И прежде чем закрыть глаза, я улавливаю за границей света мужскую фигуру, сидящую на стуле близ моей кровати (и когда она стала такой жесткой? и совсем не скрипит).

Ох, теперь все ясно. Я опять заболела и провалялась в бреду пару дней.

— Пап… — Тяну я все тем же пьяным голосом. — Со мной все в порядке, тебе совершенно не обязательно сидеть здесь. — Сглатывая, понимаю, что буквально умираю от жажды. — Пить.

Отец оказывается рядом с кроватью поразительно бесшумно, хотя я помнила, что в нашем доме скрип половиц вызывало даже дыхание. С бережностью, которая была не свойственна падре, он поднимает мою голову и прислоняет к губам стакан. И я пью жадно, долго, до дна, благодарно выдыхая и вновь ложась на подушку. Кто бы знал, что пить — такая тяжелая работенка, я жутко устала.

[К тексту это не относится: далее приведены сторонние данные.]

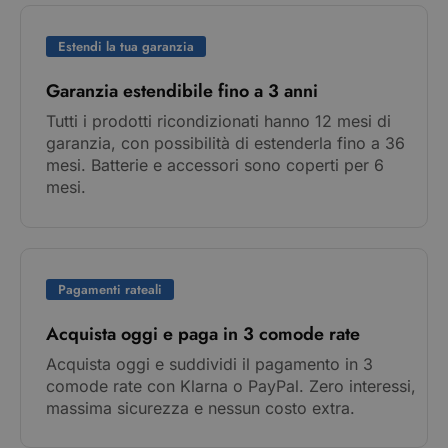
Estendi la tua garanzia
Garanzia estendibile fino a 3 anni
Tutti i prodotti ricondizionati hanno 12 mesi di
garanzia, con possibilità di estenderla fino a 36
mesi. Batterie e accessori sono coperti per 6
mesi.
Pagamenti rateali
Acquista oggi e paga in 3 comode rate
Acquista oggi e suddividi il pagamento in 3
comode rate con Klarna o PayPal. Zero interessi,
massima sicurezza e nessun costo extra.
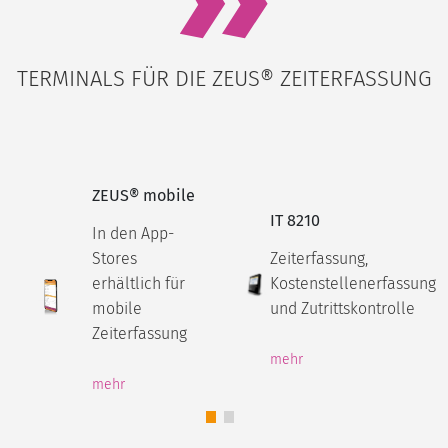
TERMINALS FÜR DIE ZEUS® ZEITERFASSUNG
ZEUS® mobile
IT 8210
In den App-
Stores
Zeiterfassung,
erhältlich für
Kostenstellenerfassung
mobile
und Zutrittskontrolle
Zeiterfassung
mehr
mehr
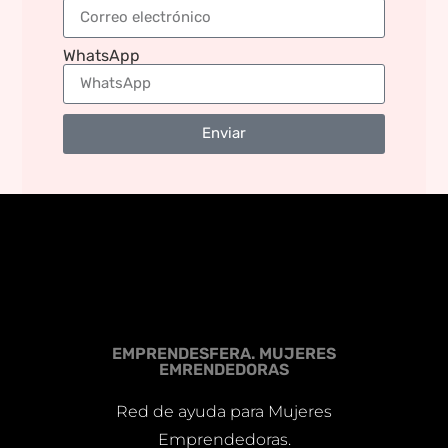
WhatsApp
Enviar
EMPRENDESFERA. MUJERES
EMRENDEDORAS
Red de ayuda para Mujeres
Emprendedoras.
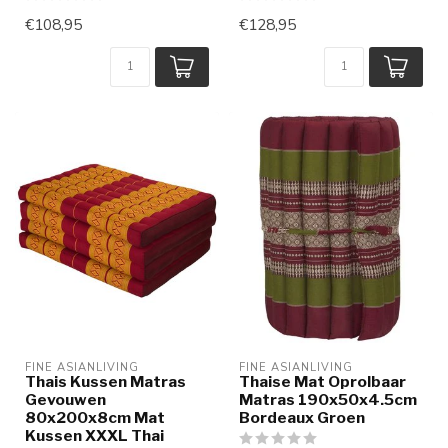
€108,95
€128,95
FINE ASIANLIVING
FINE ASIANLIVING
Thais Kussen Matras
Thaise Mat Oprolbaar
Gevouwen
Matras 190x50x4.5cm
80x200x8cm Mat
Bordeaux Groen
Kussen XXXL Thai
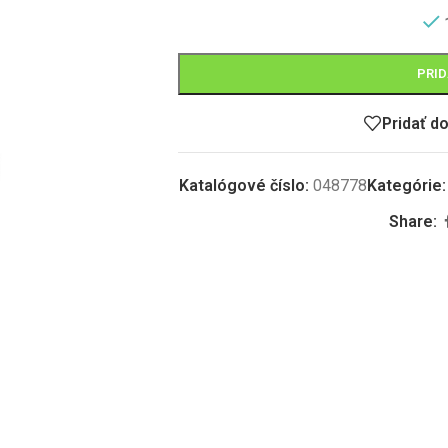
PRID
Pridať d
Katalógové číslo:
048778
Kategórie:
Share:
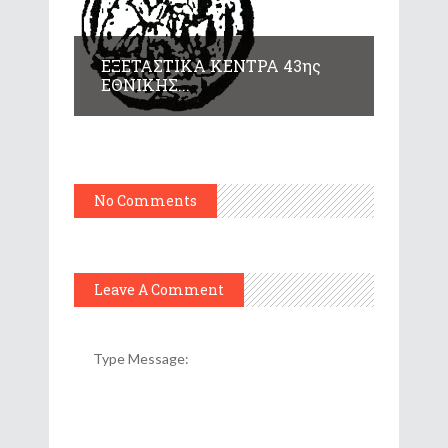
ΕΞΕΤΑΣΤΙΚΑ ΚΕΝΤΡΑ 43ης
ΕΘΝΙΚΗΣ...
No Comments
Leave A Comment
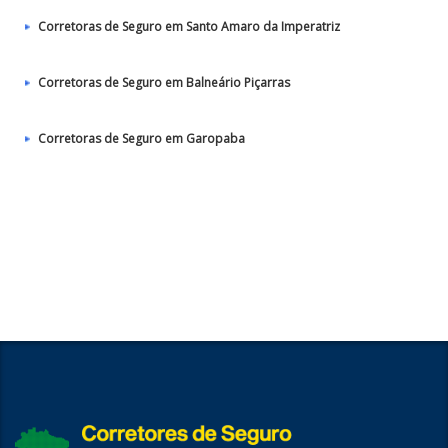
Corretoras de Seguro em Santo Amaro da Imperatriz
Corretoras de Seguro em Balneário Piçarras
Corretoras de Seguro em Garopaba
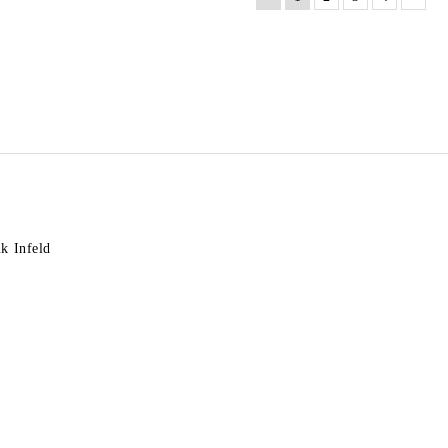
k Infeld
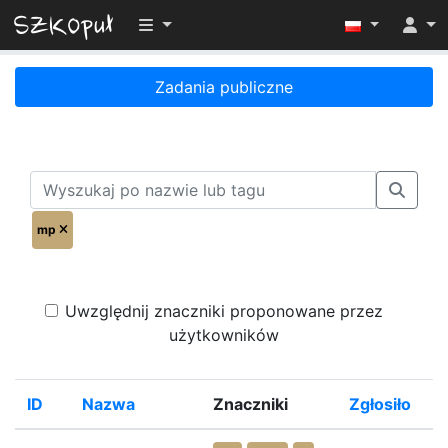
Przełącz widoczność menu
Zadania publiczne
mp
Uwzględnij znaczniki proponowane przez
użytkowników
ID
Nazwa
Znaczniki
Zgłosiło
%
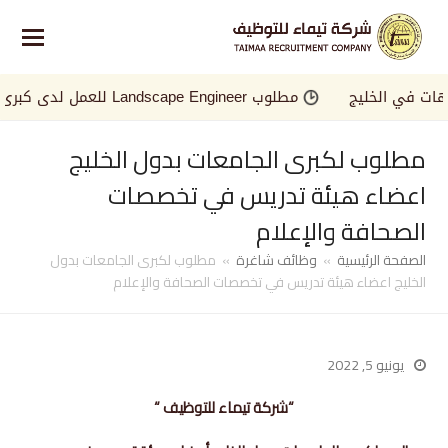
في الخليج
مطلوب Landscape Engineer للعمل لدى كبرى الجهات في الخليج
مطلوب لكبرى الجامعات بدول الخليج
اعضاء هيئة تدريس في تخصصات
الصحافة والإعلام
الصفحة الرئيسية
»
وظائف شاغرة
»
مطلوب لكبرى الجامعات بدول
الخليج اعضاء هيئة تدريس في تخصصات الصحافة والإعلام
يونيو 5, 2022
“شركة تيماء للتوظيف “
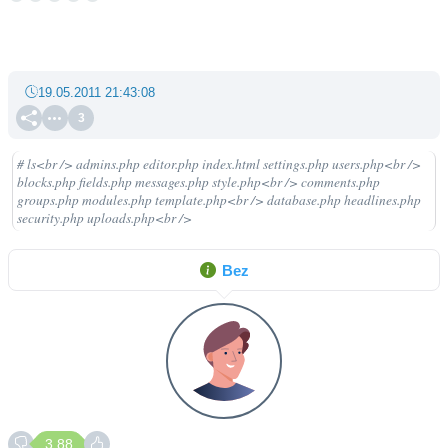
19.05.2011 21:43:08
3
# ls<br /> admins.php editor.php index.html settings.php users.php<br />
blocks.php fields.php messages.php style.php<br /> comments.php
groups.php modules.php template.php<br /> database.php headlines.php
security.php uploads.php<br />
Bez
3.88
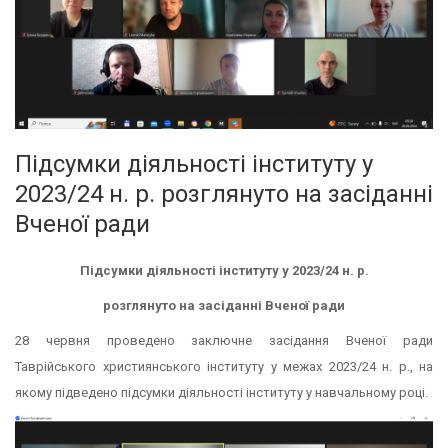
Підсумки діяльності інституту у
2023/24 н. р. розглянуто на засіданні
Вченої ради
Підсумки діяльності інституту у 2023/24 н. р.
розглянуто на засіданні Вченої ради
28 червня проведено заключне засідання Вченої ради
Таврійського християнського інституту у межах 2023/24 н. р., на
якому підведено підсумки діяльності інституту у навчальному році.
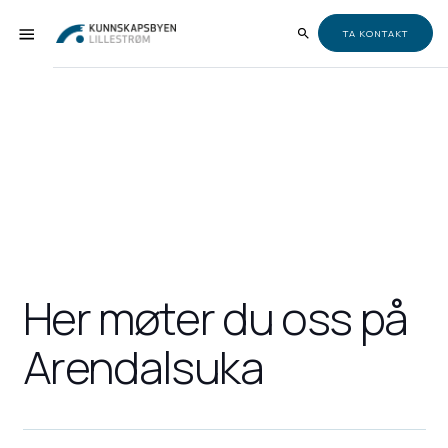
TA KONTAKT
Her møter du oss på
Arendalsuka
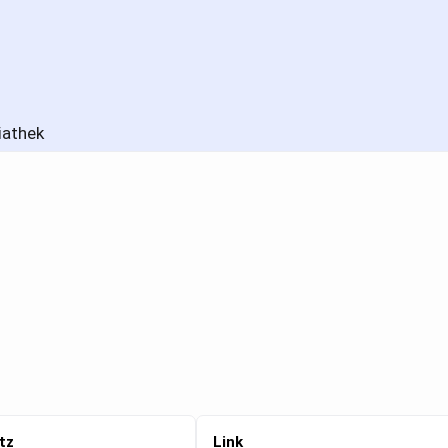
iathek
tz
Link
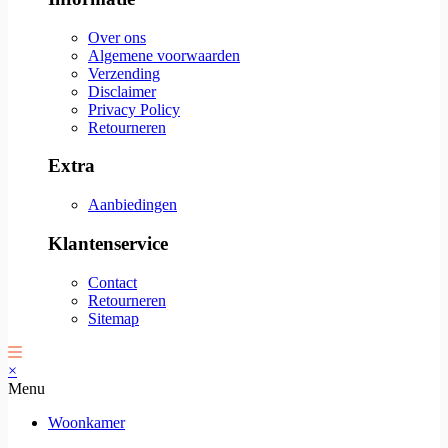
Over ons
Algemene voorwaarden
Verzending
Disclaimer
Privacy Policy
Retourneren
Extra
Aanbiedingen
Klantenservice
Contact
Retourneren
Sitemap
×
Menu
Woonkamer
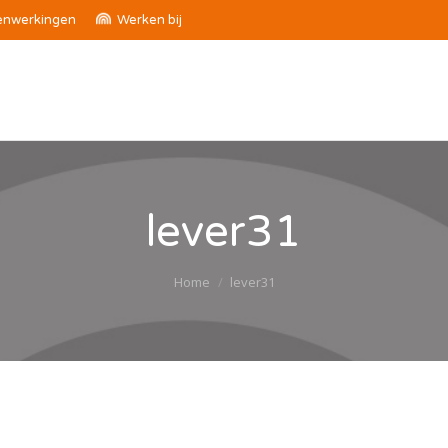
nwerkingen
Werken bij
lever31
Je bent hier:
Home
lever31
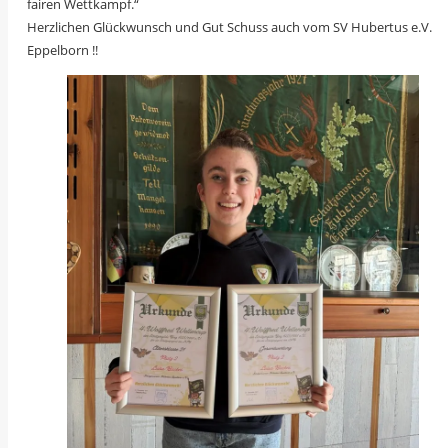
fairen Wettkampf.“
Herzlichen Glückwunsch und Gut Schuss auch vom SV Hubertus e.V.
Eppelborn !!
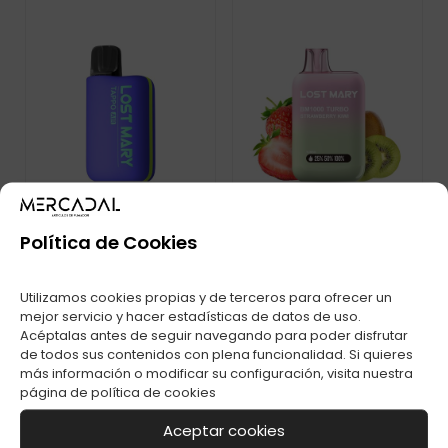
Política de Cookies
LOST MARY BM1000
DISPOSITIVO+RECARGA
Utilizamos cookies propias y de terceros para ofrecer un
TURBO
TAPPO AIR LOST
mejor servicio y hacer estadísticas de datos de uso.
STRAWBERRY KIWI
MARY LEMON LIME
20MG C-1
Acéptalas antes de seguir navegando para poder disfrutar
de todos sus contenidos con plena funcionalidad. Si quieres
más información o modificar su configuración, visita nuestra
página de
política de cookies
Aceptar cookies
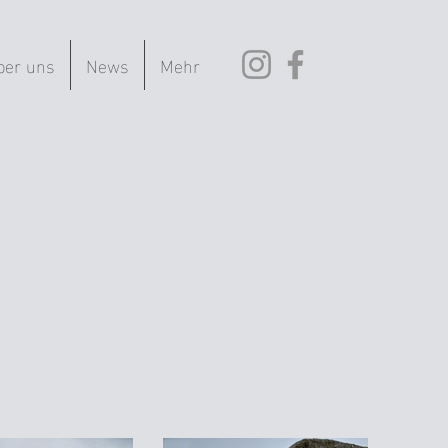
ber uns
News
Mehr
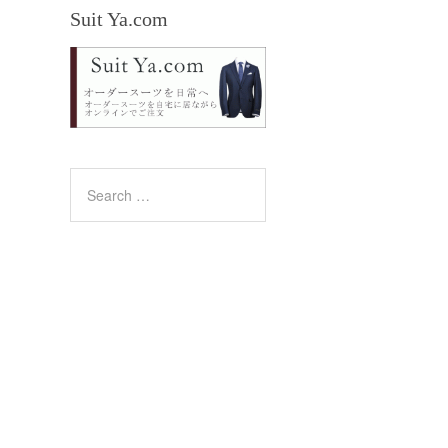
Suit Ya.com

Однако вновь забыться мне мешают легкие, порхающие прикосновения чужих пальцев. Я чувствую их в волосах, на лице, на шее. Словно скольжение пера… и это уж точно не было похоже на отца. Возмущенно и испуганно распахнув глаза, я щурюсь, пытаясь вернуть зрению четкость.

— Ч-что ты… — Я вяло шевелю губами и еще менее активно пытаюсь отбиться от прикосновений нависшего надо мной мужчины. Большого. Облаченного в черное. И, как следствие, весьма угрожающего. — Не… не трогай меня…

Он вновь начинает что-то говорить, торопливо, тихо и, судя по тону, убедительно. Его руки так аккуратно и трепетно обхватывают мое лицо, что у меня уже не остается сомнений — он сегодня не планирует меня убивать. Возможно, завтра… потому что судя по этому одержимому взгляду, он жаждал крови и смертей.

Замерев на долгую минуту, я всматриваюсь в чужое лицо. Мы молчим, изучая друг друга, и лишь одному Богу известно, о чем думает этот мужчина. Что касается меня? Вглядываясь в глубину темно-синих глаз, пристально меня изучающих, мне кажется, что слова «да будет свет» некогда озвучил именно этот человек. Как кощунственно с моей стороны смотреть на него и думать о Всевышнем, но столько силы, власти, грозной суровости и первозданной красоты я встречала лишь на иллюстрациях к коллекционному изданию библии. Микеланджело, «Страшный суд» быть может…

— Почему… ты так смотришь на меня… — Бормочу я неловко. Это может показаться забавным, но рядом с ним я чувствовала себя так, словно забыла одеться — абсолютно обнаженной. — Мы знакомы?